Begin dit jaar rees bij het korps Hollands Midden het idee om van YouTube gebruik te maken bij het oplossen van misdrijven, schetst Theo Meus, op het hoofdbureau van de politie in Leiderdorp. De politieman is belast met opsporingsberichtgeving in de media.

Zijn korps werd op het spoor gezet door een actie van collega’s in Rotterdam. „Agenten maakten een reconstructie van een beroving van een oude vrouw in een afgelegen gebied en zetten die op YouTube. Duizenden mensen hebben die beelden bekeken.” Na goedkeuring door het openbaar ministerie verscheen vier maanden geleden het eerste opsporingsfilmpje van Hollands Midden op YouTube.

Motorrijder
Door gebruik te maken van YouTube hoopt Hollands Midden met name jongeren te betrekken bij de opsporing. „Bekend is dat zij veel gebruikmaken van YouTube”, zegt Renate den Elzen, communicatiemedewerkster bij het politiekorps en gespecialiseerd in nieuwe media. „Via opsporingsprogramma’s op televisie bereiken we jongeren niet zo snel. Zo is bekend dat Opsporing Verzocht vooral mensen van boven de vijftig jaar trekt.”

Als de politie een filmpje op internet plaatst, kan dat ook tot doel hebben burgers aan het denken te zetten, legt Den Elzen uit. „Op onze eigen website hebben we bijvoorbeeld beelden gezet van een motorrijder die 200 kilometer per uur reed op een randweg in de Bollenstreek. Recherchetechnisch voegt zo’n filmpje niet zo veel toe. Maar we willen met de beelden bereiken dat mensen gaan nadenken over zogenaamd stoer gedrag.”

Rolletje drop
Aan opsporing via internetfilmpjes zitten nogal wat haken en ogen, legt Meus uit. Allereerst moet gelden dat de gezochte persoon die op de beelden staat geen bekende van de politie is. „Als we bijvoorbeeld vermoeden dat de ons bekende veelpleger Jantje of Pietje achter een overval zit, zetten we geen camerabeelden op YouTube.”

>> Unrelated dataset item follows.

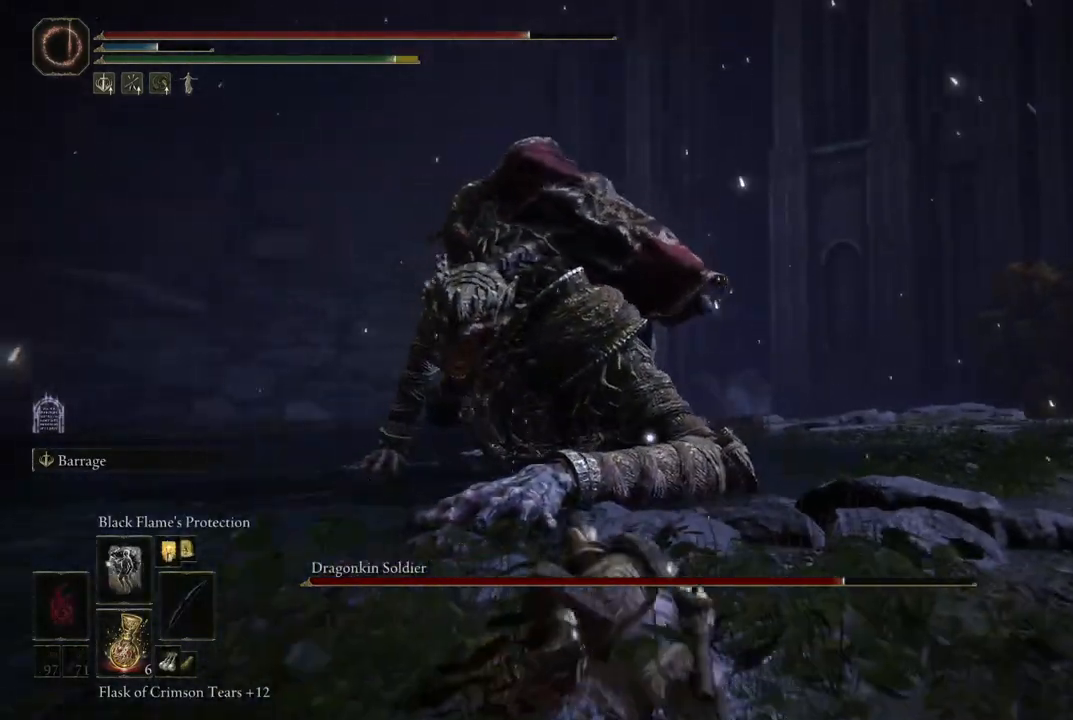
{"buttons": [], "left_stick": "down-left", "right_stick": "center", "events": []}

Verder worden filmpjes alleen ingezet bij misdrijven waar een gevangenisstraf van ten minste vier jaar cel op staat. „Dus geen filmpjes waarop een kind een rolletje drop in de drogisterij steelt. Dan zouden we wel heel ver doorslaan.”

Ook mogen de filmpjes geen herkenbare beelden bevatten van slachtoffers of omstanders. „We willen niet dat een omstander of slachtoffer later wordt geconfronteerd met opmerkingen als: „Jij was ook bij die overval.” Alleen als het slachtoffer, bijvoorbeeld een beroofde winkelier, met zijn rug naar de camera toe staat, kunnen we die beelden in de openbaarheid brengen.”

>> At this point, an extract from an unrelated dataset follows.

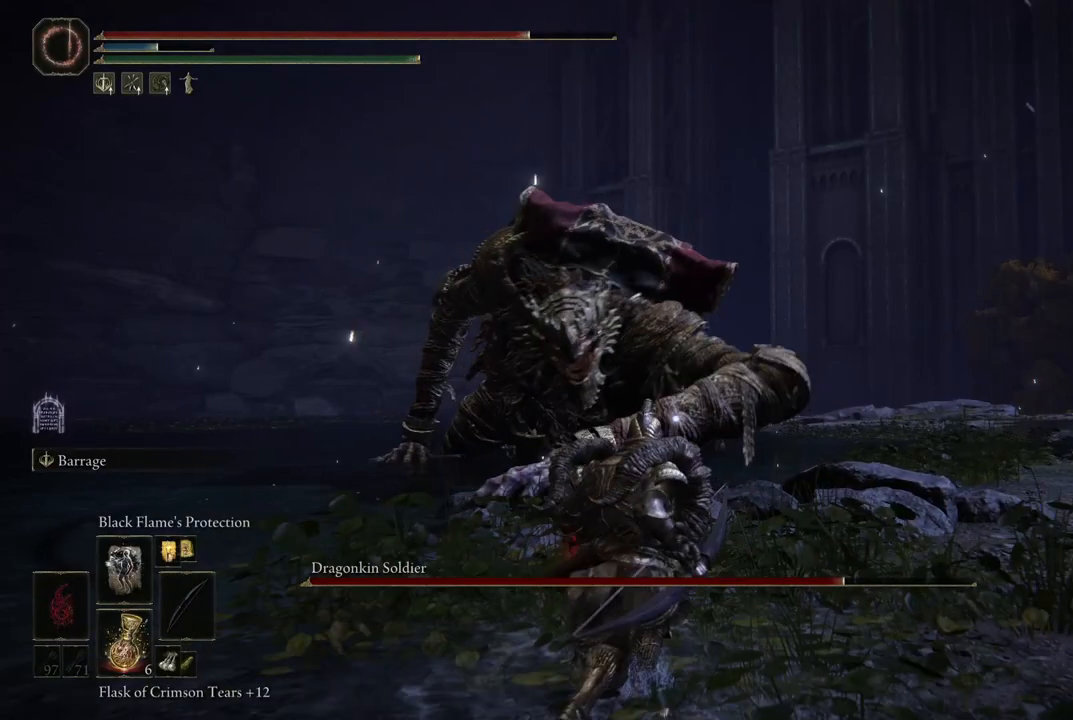
{"buttons": ["L2"], "left_stick": "down-left", "right_stick": "center", "events": [[33, "L2", "down"]]}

De kwaliteit van filmpjes op YouTube is niet altijd om over naar huis te schrijven, beseffen de politiemedewerkers. Den Elzen: „Op een filmpje op YouTube worden specifieke details, zoals een bepaalde manier van lopen van de dader of een opvallend horloge, slecht weergegeven. Bij landelijke of regionale opsporingsprogramma’s op tv zijn de beelden meestal scherper.”

Kopie
Beide politiemedewerkers beseffen dat niet iedereen gecharmeerd is van YouTube, omdat er ook veel vunzigheid op de website is te vinden. Dat weerhoudt het korps er niet van gebruik te maken van het medium. Van Elzen: „Wij zijn verantwoordelijk voor onze eigen filmpjes, uiteraard niet voor alles wat op internet is te vinden. Bovendien maken we op YouTube gebruik van een eigen kanaal.”

Bestaat het gevaar dat politiefilmpjes, met beelden van een verdachte, tijdenlang rond gaan zwerven op internet? Van Elzen: „Dat valt niet uit te sluiten, maar de praktijk leert dat dat wel meevalt. In theorie kunnen mensen thuis ook een kopie maken van Opsporing Verzocht op televisie en die beelden verspreiden. Toch hoor je daar eigenlijk nooit over. Daar komt bij dat we ons politiefilmpje telkens na een paar weken verwijderen en nog eens goed op internet rondkijken om eventueel elders kopieën van onze beelden te laten verwijderen.”

Vuurwerkbom
De politie plaatst niet alleen zelf filmpjes op YouTube, maar speurt ook naar verdachte beelden op internet. Den Elzen: „Onze digitale recherche kwam bijvoorbeeld op YouTube een filmpje tegen waarop te zien was hoe een jongen met een zelfgemaakte vuurwerkbom een bankje in Bodegraven vernielde. Hij zette zelf de opnamen op internet. Op die manier konden wij de dader achterhalen.”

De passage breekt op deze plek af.